Everything should be done to keep schools open, he added.

Record new case numbers

New infections hit record daily highs on Thursday in Germany, the Czech Republic, Italy and Poland. Slovakia, Slovenia, Croatia and Bosnia also announced record daily case numbers. The Czech Republic, Belgium, the Netherlands, Spain, France and Britain are among the countries causing particular concern.

The World Health Organization said there were more than 700,000 new COVID-19 cases reported in Europe last week, a jump of 34% compared to the previous week, with Britain, France, Russia and Spain accounting for more than half of new infections recorded in the region.

France is among the latest European countries to tighten restrictions, imposing nighttime curfews in nine cities and metropolitan areas from the coming weekend. President Macron's announcement was followed on Thursday by more measures outlined by Prime Minister Jean Castex.

More than half of England's population will also be living under tougher measures, as the alert level is raised in several areas including London.

Other countries to introduce stricter measures in recent days include Italy, the Netherlands and the Czech Republic.
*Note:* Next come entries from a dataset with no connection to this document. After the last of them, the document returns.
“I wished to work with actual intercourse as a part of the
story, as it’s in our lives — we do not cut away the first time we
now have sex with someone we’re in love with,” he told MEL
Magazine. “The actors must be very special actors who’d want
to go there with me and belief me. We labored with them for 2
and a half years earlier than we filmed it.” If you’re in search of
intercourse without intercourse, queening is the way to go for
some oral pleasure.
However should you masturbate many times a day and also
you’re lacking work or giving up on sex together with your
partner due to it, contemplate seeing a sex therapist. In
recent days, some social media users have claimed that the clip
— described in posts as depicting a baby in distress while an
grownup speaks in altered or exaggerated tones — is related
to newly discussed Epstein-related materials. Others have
Germany and Belgium are among those considering taking action because of a rise in virus cases.

Madrid restricted travel last weekend after declaring a state of emergency, while Catalonia and Northern Ireland became the latest regions to impose new restrictions.

WHO Europe includes 53 countries, including Russia and central Asian nations. Among member countries over 7.25 million COVID-19 cases and nearly 250,000 deaths have been recorded.